[What the task asks] Lines with "Describe" in them are to be located in the listing below and copied.
BEGIN
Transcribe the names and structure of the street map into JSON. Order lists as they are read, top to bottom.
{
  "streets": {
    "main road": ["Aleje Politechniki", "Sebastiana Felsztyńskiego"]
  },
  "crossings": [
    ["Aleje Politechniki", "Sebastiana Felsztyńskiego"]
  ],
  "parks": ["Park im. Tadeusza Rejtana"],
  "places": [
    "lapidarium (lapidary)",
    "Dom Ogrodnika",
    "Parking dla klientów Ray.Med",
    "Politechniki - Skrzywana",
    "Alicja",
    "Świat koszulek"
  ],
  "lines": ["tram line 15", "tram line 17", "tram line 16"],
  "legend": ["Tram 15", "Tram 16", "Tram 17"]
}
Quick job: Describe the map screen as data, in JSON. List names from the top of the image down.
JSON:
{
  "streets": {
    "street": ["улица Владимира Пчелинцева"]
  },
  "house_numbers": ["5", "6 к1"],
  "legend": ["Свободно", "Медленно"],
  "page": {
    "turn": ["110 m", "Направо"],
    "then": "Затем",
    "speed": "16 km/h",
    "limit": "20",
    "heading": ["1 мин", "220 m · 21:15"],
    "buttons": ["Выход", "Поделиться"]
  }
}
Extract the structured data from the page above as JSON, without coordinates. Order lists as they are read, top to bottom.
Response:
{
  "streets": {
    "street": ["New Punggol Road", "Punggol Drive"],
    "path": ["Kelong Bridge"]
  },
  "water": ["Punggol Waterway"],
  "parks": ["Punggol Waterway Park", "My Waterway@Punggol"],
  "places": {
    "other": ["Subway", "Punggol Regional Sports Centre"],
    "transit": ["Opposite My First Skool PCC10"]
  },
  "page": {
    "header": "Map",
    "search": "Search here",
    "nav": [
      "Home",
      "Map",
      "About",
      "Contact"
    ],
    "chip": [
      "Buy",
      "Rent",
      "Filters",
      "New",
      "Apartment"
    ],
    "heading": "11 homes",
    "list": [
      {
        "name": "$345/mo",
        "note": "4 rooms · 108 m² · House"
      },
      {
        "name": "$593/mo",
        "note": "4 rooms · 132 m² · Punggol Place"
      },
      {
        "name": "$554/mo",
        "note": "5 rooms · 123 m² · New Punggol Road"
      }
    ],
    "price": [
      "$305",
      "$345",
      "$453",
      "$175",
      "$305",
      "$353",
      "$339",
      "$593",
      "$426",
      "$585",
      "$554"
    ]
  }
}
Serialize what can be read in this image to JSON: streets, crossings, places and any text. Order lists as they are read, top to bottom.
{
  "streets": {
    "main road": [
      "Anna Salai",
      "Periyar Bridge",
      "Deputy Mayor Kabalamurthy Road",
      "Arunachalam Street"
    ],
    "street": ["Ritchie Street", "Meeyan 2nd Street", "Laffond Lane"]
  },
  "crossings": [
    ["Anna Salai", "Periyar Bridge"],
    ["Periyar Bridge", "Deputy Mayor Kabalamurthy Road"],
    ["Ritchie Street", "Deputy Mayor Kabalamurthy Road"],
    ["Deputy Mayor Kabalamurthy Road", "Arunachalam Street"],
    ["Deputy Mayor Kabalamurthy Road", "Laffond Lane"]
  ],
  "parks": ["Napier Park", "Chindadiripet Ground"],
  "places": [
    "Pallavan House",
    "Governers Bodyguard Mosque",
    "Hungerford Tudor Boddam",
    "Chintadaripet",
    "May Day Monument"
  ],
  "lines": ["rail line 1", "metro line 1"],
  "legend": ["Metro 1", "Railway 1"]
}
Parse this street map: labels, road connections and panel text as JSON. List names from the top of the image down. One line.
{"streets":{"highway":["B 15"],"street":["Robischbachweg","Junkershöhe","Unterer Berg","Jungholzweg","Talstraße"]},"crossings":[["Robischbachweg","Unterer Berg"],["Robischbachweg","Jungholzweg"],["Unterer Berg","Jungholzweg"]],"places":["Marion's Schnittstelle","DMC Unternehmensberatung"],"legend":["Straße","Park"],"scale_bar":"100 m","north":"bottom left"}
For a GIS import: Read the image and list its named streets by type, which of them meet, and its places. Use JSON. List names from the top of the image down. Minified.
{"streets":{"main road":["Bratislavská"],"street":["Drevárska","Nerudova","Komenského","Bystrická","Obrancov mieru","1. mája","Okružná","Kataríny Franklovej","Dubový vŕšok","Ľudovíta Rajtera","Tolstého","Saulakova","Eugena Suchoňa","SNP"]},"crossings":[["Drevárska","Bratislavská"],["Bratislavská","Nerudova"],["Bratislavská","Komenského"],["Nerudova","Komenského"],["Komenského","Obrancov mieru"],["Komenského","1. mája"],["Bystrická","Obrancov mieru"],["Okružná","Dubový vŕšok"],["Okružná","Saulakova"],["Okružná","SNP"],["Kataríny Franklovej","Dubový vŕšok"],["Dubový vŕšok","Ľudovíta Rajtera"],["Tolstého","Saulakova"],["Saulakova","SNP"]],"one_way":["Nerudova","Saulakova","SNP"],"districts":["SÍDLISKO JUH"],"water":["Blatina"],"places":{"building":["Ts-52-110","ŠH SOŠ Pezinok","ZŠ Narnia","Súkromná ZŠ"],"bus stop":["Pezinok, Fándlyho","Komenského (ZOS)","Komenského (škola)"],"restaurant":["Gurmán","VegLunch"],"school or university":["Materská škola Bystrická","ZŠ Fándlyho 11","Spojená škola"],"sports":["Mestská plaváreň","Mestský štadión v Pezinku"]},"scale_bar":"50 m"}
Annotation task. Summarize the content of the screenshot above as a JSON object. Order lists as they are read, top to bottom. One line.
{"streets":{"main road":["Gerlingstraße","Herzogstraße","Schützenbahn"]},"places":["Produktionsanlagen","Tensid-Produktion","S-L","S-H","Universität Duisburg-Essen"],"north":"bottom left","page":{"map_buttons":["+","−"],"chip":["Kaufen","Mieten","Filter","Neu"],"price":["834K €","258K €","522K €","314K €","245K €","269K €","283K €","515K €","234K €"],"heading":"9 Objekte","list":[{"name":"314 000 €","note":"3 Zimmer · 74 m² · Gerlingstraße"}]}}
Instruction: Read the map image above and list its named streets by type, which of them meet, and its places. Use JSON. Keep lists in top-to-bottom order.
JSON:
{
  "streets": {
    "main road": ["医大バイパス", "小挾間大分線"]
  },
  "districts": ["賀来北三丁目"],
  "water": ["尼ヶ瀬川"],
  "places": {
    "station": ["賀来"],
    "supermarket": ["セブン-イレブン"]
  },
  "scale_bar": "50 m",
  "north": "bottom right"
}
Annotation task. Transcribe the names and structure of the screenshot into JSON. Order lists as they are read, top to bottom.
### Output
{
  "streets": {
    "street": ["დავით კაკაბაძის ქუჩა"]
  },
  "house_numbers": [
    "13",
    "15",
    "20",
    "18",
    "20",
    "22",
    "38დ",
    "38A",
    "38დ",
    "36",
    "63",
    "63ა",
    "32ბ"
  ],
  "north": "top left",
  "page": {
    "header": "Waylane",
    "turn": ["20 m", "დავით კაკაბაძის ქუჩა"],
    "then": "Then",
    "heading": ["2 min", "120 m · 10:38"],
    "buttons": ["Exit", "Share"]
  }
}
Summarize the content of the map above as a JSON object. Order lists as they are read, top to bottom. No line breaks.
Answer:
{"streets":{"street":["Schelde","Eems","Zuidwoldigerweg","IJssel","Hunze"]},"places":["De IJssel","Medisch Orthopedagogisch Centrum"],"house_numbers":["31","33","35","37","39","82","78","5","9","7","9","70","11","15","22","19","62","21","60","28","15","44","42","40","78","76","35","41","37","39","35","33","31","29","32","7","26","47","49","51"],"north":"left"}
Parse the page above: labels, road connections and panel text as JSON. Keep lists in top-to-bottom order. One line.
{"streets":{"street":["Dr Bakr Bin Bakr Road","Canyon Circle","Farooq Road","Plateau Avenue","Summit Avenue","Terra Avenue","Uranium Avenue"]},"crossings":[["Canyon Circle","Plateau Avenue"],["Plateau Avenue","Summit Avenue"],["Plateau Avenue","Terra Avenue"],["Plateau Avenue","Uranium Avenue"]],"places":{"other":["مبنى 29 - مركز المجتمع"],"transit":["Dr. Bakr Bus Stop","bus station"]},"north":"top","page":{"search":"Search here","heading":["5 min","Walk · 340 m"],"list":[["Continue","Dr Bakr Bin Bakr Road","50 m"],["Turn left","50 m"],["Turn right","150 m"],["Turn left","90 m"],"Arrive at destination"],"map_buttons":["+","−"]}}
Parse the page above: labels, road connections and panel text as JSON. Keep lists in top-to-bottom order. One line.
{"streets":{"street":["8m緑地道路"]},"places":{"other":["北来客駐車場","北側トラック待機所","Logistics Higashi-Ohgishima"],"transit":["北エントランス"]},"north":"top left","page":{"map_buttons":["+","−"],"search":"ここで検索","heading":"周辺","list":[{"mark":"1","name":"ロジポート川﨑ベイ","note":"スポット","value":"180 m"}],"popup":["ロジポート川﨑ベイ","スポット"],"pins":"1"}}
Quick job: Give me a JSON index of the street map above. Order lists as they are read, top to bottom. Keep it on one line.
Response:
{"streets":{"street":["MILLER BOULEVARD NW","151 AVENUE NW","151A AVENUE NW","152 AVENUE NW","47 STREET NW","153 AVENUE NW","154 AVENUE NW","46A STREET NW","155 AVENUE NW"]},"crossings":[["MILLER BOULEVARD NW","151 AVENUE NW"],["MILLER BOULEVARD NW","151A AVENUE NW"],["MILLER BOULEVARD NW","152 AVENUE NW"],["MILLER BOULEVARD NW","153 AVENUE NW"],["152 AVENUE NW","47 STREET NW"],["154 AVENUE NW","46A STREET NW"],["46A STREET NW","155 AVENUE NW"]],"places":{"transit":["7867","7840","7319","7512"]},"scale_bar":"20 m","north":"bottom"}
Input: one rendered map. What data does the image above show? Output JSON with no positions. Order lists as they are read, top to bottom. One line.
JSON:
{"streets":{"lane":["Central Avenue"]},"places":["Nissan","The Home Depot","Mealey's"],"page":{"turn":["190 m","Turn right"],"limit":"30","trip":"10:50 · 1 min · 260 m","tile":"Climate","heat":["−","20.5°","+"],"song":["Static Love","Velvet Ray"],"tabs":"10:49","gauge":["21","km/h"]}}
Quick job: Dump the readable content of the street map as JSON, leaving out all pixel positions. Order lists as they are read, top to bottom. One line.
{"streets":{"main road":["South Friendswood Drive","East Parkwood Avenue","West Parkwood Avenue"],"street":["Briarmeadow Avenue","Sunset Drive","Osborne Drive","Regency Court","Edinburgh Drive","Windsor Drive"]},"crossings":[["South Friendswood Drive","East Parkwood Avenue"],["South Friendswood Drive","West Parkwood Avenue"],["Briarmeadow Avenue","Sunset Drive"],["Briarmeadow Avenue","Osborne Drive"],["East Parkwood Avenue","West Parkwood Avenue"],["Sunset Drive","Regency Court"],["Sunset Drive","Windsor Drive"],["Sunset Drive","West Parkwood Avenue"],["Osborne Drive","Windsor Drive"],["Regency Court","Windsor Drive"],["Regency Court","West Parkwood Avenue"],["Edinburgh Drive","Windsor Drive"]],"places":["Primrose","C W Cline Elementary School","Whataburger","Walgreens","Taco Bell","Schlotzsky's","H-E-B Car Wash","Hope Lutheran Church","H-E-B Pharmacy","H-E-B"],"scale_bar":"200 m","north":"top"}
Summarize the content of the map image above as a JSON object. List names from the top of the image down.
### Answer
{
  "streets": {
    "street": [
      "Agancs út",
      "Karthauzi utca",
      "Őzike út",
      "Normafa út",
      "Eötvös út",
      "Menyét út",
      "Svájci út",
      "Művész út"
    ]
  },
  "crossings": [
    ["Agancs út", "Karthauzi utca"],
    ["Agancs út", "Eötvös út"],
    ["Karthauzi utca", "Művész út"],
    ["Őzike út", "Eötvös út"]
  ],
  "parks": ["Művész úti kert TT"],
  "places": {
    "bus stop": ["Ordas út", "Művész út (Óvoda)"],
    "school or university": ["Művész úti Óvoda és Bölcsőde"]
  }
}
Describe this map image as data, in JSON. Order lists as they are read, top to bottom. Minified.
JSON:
END
[Exercise answer]
Quick job: Describe the map screen as data, in JSON. List names from the top of the image down.
Describe this map image as data, in JSON. Order lists as they are read, top to bottom. Minified.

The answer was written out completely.